▶ _WHAT THE TASK ASKS_: Copy each line below that includes "民丰银行".

▶ _GIVEN RECORDS_:
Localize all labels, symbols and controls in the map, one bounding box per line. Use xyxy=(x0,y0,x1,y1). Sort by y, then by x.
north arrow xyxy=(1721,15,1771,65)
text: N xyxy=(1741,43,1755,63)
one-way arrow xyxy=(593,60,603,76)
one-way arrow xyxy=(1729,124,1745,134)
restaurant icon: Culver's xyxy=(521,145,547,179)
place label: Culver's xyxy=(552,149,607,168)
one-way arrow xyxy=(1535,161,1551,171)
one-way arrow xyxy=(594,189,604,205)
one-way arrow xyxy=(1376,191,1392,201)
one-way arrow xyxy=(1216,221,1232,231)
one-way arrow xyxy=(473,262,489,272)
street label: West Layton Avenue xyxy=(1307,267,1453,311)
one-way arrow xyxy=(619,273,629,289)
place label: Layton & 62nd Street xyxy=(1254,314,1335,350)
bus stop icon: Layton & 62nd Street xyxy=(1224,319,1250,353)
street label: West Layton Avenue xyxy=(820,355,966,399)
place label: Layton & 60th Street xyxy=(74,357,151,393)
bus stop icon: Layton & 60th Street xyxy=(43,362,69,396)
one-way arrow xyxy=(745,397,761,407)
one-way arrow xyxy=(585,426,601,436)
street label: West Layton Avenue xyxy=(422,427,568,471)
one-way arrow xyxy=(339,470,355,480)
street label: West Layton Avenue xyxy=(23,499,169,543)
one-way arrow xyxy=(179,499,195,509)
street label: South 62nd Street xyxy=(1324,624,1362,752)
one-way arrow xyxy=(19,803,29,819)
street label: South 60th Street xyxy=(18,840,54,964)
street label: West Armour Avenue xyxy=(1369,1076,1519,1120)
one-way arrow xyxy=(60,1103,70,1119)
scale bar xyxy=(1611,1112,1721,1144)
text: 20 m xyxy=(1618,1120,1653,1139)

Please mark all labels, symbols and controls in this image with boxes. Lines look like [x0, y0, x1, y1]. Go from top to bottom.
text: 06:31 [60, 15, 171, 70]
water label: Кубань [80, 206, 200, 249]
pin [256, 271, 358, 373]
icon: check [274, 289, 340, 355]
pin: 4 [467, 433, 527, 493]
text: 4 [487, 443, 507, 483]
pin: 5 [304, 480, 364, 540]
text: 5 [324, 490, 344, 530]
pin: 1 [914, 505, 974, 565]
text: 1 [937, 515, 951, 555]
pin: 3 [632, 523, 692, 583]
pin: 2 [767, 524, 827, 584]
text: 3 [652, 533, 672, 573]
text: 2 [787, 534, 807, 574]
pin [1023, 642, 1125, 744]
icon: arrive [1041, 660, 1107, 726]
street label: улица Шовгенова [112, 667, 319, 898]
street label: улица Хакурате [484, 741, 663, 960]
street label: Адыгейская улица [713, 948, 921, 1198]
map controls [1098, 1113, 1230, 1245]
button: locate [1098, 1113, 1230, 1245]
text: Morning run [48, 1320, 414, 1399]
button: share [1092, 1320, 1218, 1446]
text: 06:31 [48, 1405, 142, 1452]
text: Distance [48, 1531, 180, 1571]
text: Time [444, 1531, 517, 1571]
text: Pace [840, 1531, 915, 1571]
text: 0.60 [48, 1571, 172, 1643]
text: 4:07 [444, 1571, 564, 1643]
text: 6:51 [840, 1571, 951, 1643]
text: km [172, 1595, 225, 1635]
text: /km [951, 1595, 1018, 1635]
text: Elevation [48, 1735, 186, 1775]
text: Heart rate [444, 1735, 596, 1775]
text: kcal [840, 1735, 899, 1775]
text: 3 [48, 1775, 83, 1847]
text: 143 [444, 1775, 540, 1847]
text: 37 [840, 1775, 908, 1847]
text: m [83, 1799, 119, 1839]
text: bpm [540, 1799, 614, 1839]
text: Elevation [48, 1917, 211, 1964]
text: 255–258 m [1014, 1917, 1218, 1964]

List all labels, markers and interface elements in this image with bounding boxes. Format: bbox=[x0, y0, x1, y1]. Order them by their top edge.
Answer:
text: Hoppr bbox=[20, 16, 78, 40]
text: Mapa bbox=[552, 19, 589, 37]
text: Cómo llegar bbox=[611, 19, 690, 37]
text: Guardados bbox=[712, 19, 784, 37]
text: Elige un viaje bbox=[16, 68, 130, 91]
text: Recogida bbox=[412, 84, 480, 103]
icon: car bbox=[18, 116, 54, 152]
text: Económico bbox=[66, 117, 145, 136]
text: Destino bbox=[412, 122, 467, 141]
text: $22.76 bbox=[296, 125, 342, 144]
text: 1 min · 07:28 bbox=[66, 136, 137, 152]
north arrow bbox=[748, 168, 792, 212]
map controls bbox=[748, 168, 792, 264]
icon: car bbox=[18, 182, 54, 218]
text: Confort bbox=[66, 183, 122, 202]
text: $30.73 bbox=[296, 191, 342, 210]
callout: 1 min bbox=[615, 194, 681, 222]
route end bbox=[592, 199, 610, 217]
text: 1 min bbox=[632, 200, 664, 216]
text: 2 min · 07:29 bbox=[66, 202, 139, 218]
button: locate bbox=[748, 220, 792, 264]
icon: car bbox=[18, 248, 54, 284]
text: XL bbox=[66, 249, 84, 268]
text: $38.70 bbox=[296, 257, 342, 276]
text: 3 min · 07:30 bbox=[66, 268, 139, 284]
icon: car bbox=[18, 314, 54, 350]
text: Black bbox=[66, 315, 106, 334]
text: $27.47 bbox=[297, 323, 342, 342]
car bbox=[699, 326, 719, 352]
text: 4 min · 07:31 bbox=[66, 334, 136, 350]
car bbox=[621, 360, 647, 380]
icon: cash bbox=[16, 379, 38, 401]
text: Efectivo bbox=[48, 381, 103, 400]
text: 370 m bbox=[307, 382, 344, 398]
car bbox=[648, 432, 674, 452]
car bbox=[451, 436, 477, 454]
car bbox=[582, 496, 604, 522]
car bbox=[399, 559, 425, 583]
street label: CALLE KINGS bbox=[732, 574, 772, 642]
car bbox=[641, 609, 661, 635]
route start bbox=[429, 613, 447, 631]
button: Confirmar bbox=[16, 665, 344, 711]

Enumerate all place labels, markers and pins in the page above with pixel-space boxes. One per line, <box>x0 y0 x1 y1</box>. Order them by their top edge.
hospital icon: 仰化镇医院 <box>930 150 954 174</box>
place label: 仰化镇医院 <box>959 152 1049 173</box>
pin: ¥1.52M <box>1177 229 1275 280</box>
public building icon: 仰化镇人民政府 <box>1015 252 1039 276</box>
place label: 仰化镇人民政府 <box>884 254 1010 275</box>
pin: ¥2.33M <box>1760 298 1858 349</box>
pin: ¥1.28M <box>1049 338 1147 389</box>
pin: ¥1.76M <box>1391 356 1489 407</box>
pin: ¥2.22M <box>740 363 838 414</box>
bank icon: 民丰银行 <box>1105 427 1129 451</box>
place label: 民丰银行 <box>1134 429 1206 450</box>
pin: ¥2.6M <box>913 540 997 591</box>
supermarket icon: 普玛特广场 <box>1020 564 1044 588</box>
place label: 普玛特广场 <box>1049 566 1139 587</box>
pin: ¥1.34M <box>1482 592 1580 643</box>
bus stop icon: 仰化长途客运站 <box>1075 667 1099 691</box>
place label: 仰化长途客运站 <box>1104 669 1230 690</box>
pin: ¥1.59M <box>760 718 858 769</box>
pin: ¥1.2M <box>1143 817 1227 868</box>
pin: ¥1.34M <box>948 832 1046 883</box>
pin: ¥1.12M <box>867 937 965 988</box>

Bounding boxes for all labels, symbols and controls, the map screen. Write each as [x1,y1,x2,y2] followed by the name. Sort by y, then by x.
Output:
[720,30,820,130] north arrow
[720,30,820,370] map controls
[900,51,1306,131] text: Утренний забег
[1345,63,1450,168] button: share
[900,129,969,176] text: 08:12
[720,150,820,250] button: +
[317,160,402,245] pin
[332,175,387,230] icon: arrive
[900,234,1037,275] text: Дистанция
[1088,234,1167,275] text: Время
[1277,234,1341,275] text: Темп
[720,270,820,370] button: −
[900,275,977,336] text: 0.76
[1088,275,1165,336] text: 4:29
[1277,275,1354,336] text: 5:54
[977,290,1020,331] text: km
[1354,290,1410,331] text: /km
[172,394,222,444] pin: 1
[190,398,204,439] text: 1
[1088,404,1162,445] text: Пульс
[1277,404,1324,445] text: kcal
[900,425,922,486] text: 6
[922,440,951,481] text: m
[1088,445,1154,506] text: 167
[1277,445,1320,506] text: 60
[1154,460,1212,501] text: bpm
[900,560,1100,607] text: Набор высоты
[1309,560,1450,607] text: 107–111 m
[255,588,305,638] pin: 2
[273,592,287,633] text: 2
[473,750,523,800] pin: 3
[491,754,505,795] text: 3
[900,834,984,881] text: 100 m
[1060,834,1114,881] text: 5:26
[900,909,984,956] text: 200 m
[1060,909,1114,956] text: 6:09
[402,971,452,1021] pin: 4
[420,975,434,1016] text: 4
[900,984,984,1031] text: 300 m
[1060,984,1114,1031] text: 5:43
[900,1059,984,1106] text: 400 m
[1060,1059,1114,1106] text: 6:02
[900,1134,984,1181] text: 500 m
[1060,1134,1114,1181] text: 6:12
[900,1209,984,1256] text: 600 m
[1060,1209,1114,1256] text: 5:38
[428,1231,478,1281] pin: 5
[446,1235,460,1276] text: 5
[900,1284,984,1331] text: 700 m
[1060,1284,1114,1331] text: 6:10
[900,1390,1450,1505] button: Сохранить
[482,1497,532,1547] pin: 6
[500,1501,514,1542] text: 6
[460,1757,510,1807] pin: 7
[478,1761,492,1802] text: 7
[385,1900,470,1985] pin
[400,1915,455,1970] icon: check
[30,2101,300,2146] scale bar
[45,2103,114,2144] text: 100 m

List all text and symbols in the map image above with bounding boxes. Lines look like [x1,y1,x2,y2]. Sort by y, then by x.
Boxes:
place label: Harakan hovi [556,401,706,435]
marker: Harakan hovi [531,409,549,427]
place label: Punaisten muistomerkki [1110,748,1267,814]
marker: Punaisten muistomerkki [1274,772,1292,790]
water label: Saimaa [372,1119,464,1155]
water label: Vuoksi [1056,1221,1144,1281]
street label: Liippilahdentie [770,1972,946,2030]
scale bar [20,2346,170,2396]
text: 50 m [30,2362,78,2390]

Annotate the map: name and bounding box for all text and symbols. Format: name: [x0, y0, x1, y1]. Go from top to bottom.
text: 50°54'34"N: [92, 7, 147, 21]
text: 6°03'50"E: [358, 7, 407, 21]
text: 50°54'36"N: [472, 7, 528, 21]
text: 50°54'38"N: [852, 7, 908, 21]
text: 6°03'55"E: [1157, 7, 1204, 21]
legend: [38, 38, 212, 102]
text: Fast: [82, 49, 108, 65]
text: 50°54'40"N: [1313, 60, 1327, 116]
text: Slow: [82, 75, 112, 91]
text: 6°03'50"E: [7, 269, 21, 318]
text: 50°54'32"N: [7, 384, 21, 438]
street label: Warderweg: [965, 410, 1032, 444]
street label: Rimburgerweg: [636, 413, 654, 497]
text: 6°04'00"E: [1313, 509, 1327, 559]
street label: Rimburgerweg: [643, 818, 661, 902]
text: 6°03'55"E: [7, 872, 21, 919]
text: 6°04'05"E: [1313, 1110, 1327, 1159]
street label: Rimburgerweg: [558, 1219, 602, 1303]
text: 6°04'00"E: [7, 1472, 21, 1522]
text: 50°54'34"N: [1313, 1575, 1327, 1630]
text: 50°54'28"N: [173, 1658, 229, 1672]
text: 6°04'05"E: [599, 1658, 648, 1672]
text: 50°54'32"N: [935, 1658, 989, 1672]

▶ _OUTPUT OF THE TASK_:
bank icon: 民丰银行 <box>1105 427 1129 451</box>
place label: 民丰银行 <box>1134 429 1206 450</box>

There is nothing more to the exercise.